[About this exercise]
Return the listing verbatim, images left out.

++++ Exercise input ++++

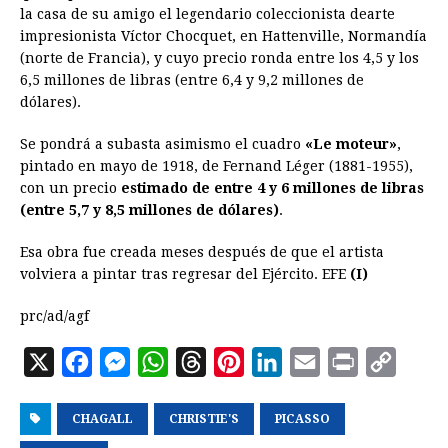
la casa de su amigo el legendario coleccionista de
arte
impresionista Víctor Chocquet, en Hattenville, Normandía
(norte de Francia), y cuyo precio ronda entre los 4,5 y los
6,5 millones de libras (entre 6,4 y 9,2 millones de
dólares).
Se pondrá a subasta asimismo el cuadro
«Le moteur»
,
pintado en mayo de 1918, de Fernand Léger (1881-1955),
con un precio
estimado de entre 4 y 6 millones de libras
(entre 5,7 y 8,5 millones de dólares)
.
Esa obra fue creada meses después de que el artista
volviera a pintar tras regresar del Ejército. EFE
(I)
prc/ad/agf
X
F
M
W
T
P
L
E
P
C
a
e
h
h
i
i
m
r
o
CHAGALL
c
s
a
CHRISTIE'S
r
n
PICASSO
n
a
i
p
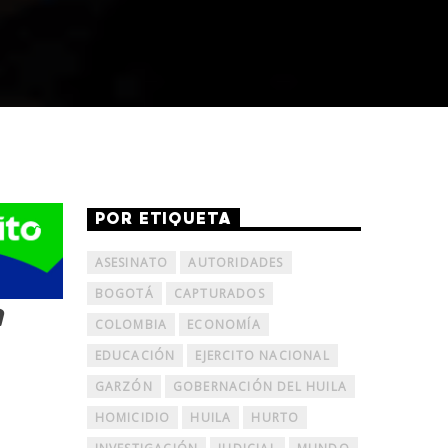
POR ETIQUETA
ASESINATO
AUTORIDADES
BOGOTÁ
CAPTURADOS
a
COLOMBIA
ECONOMÍA
EDUCACIÓN
EJERCITO NACIONAL
GARZÓN
GOBERNACIÓN DEL HUILA
HOMICIDIO
HUILA
HURTO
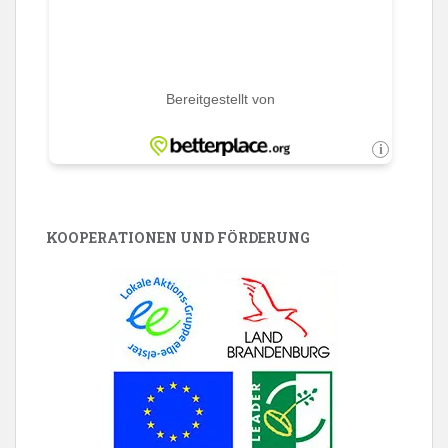
KOOPERATIONEN UND FÖRDERUNG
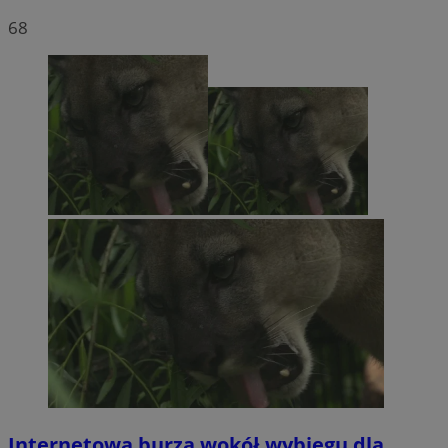
68
Internetowa burza wokół wybiegu dla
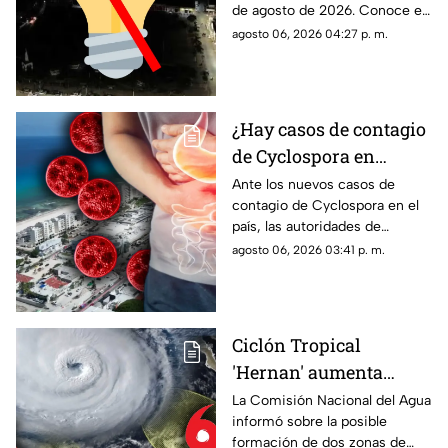
de agosto de 2026. Conoce el
apagón y quiénes se
horario y las colonias que se
agosto 06, 2026 04:27 p. m.
quedarán sin
verán afectadas con el corte
electricidad en México?
de luz.
¿Hay casos de contagio
de Cyclospora en
Quintana Roo? Esto
Ante los nuevos casos de
contagio de Cyclospora en el
dicen las autoridades
país, las autoridades de
sobre los turistas
Quintana Roo informaron
agosto 06, 2026 03:41 p. m.
contagiados de
sobre las medidas que se
ciclosporiasis
están tomando en el estado.
Ciclón Tropical
'Hernan' aumenta
probabilidad de
La Comisión Nacional del Agua
informó sobre la posible
formación: Vigilan dos
formación de dos zonas de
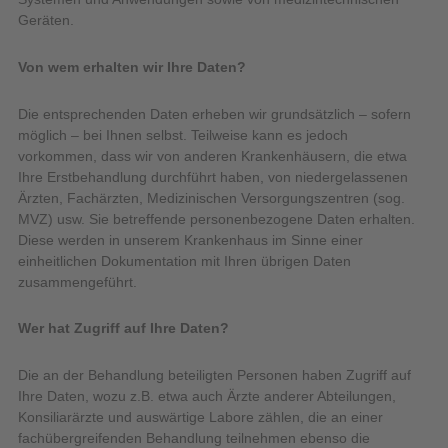
Geräten.
Von wem erhalten wir Ihre Daten?
Die entsprechenden Daten erheben wir grundsätzlich – sofern
möglich – bei Ihnen selbst. Teilweise kann es jedoch
vorkommen, dass wir von anderen Krankenhäusern, die etwa
Ihre Erstbehandlung durchführt haben, von niedergelassenen
Ärzten, Fachärzten, Medizinischen Versorgungszentren (sog.
MVZ) usw. Sie betreffende personenbezogene Daten erhalten.
Diese werden in unserem Krankenhaus im Sinne einer
einheitlichen Dokumentation mit Ihren übrigen Daten
zusammengeführt.
Wer hat Zugriff auf Ihre Daten?
Die an der Behandlung beteiligten Personen haben Zugriff auf
Ihre Daten, wozu z.B. etwa auch Ärzte anderer Abteilungen,
Konsiliarärzte und auswärtige Labore zählen, die an einer
fachübergreifenden Behandlung teilnehmen ebenso die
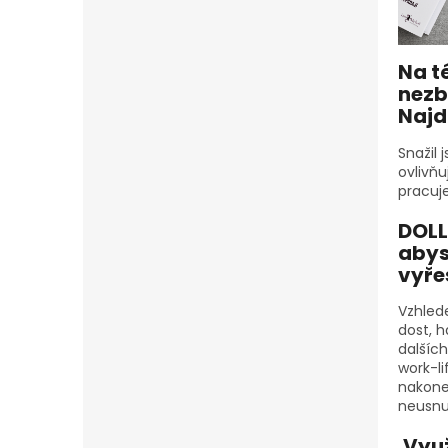
Na t
nezb
Najd
Snažil 
ovlivňu
pracuje
DOLL
abys
vyře
Vzhlede
dost, h
dalšíc
work-li
nakone
neusnu
Využ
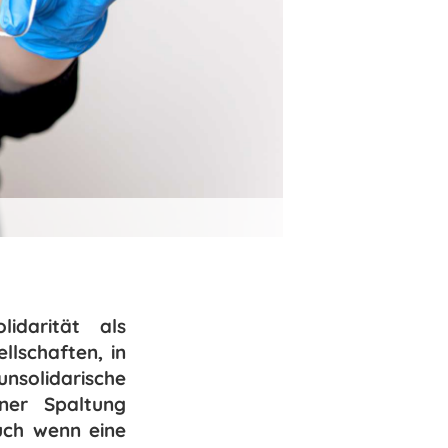
idarität als
llschaften, in
unsolidarische
iner Spaltung
Auch wenn eine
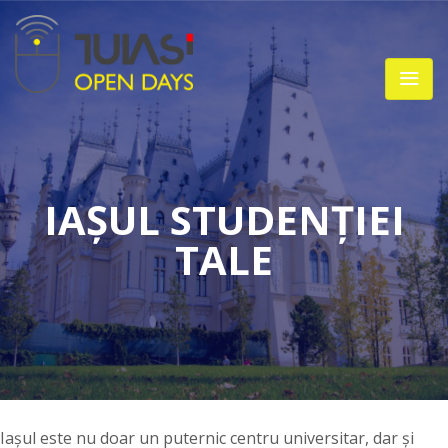
IAȘUL STUDENȚIEI
TALE
Iașul este nu doar un puternic centru universitar, dar și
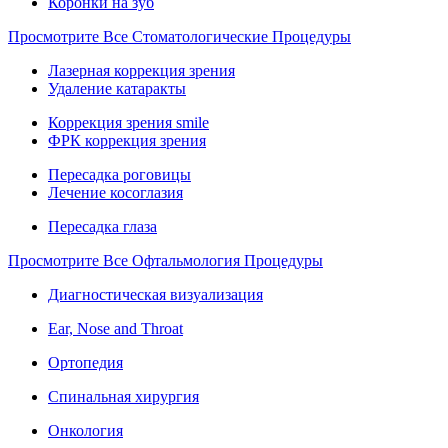
Коронки на зуб
Просмотрите Все Стоматологические Процедуры
Лазерная коррекция зрения
Удаление катаракты
Коррекция зрения smile
ФРК коррекция зрения
Пересадка роговицы
Лечение косоглазия
Пересадка глаза
Просмотрите Все Офтальмология Процедуры
Диагностическая визуализация
Ear, Nose and Throat
Ортопедия
Спинальная хирургия
Онкология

++++

[Output]
la casa de su amigo el legendario coleccionista de
arte
impresionista Víctor Chocquet, en Hattenville, Normandía
(norte de Francia), y cuyo precio ronda entre los 4,5 y los
6,5 millones de libras (entre 6,4 y 9,2 millones de
dólares).
Se pondrá a subasta asimismo el cuadro
«Le moteur»
,
pintado en mayo de 1918, de Fernand Léger (1881-1955),
con un precio
estimado de entre 4 y 6 millones de libras
(entre 5,7 y 8,5 millones de dólares)
.
Esa obra fue creada meses después de que el artista
volviera a pintar tras regresar del Ejército. EFE
(I)
prc/ad/agf
X
F
M
W
T
P
L
E
P
C
a
e
h
h
i
i
m
r
o
CHAGALL
c
s
a
CHRISTIE'S
r
n
PICASSO
n
a
i
p
POR ETIQUETA
ASESINATO
AUTORIDADES
BOGOTÁ
CAPTURADOS
a
COLOMBIA
ECONOMÍA
EDUCACIÓN
EJERCITO NACIONAL
GARZÓN
GOBERNACIÓN DEL HUILA
HOMICIDIO
HUILA
HURTO
KOOPERATIONEN UND FÖRDERUNG
68
Internetowa burza wokół wybiegu dla
de agosto de 2026. Conoce el
apagón y quiénes se
horario y las colonias que se
agosto 06, 2026 04:27 p. m.
quedarán sin
verán afectadas con el corte
electricidad en México?
de luz.
¿Hay casos de contagio
de Cyclospora en
Quintana Roo? Esto
Ante los nuevos casos de
contagio de Cyclospora en el
dicen las autoridades
país, las autoridades de
sobre los turistas
Quintana Roo informaron
agosto 06, 2026 03:41 p. m.
contagiados de
sobre las medidas que se
ciclosporiasis
están tomando en el estado.
Ciclón Tropical
'Hernan' aumenta
probabilidad de
La Comisión Nacional del Agua
informó sobre la posible
formación: Vigilan dos
formación de dos zonas de
Geräten.
Von wem erhalten wir Ihre Daten?
Die entsprechenden Daten erheben wir grundsätzlich – sofern
möglich – bei Ihnen selbst. Teilweise kann es jedoch
vorkommen, dass wir von anderen Krankenhäusern, die etwa
Ihre Erstbehandlung durchführt haben, von niedergelassenen
Ärzten, Fachärzten, Medizinischen Versorgungszentren (sog.
MVZ) usw. Sie betreffende personenbezogene Daten erhalten.
Diese werden in unserem Krankenhaus im Sinne einer
einheitlichen Dokumentation mit Ihren übrigen Daten
zusammengeführt.
Wer hat Zugriff auf Ihre Daten?
Die an der Behandlung beteiligten Personen haben Zugriff auf
Ihre Daten, wozu z.B. etwa auch Ärzte anderer Abteilungen,
Konsiliarärzte und auswärtige Labore zählen, die an einer
fachübergreifenden Behandlung teilnehmen ebenso die
Na t
nezb
Najd
Snažil 
ovlivňu
pracuje
DOLL
abys
vyře
Vzhlede
dost, h
dalšíc
work-li
nakone
neusnu
Využ
idarität als
llschaften, in
unsolidarische
iner Spaltung
Auch wenn eine
IAȘUL STUDENȚIEI
TALE
Iașul este nu doar un puternic centru universitar, dar și
Коронки на зуб
Просмотрите Все Стоматологические Процедуры
Лазерная коррекция зрения
Удаление катаракты
Коррекция зрения smile
ФРК коррекция зрения
Пересадка роговицы
Лечение косоглазия
Пересадка глаза
Просмотрите Все Офтальмология Процедуры
Диагностическая визуализация
Ear, Nose and Throat
Ортопедия
Спинальная хирургия
Онкология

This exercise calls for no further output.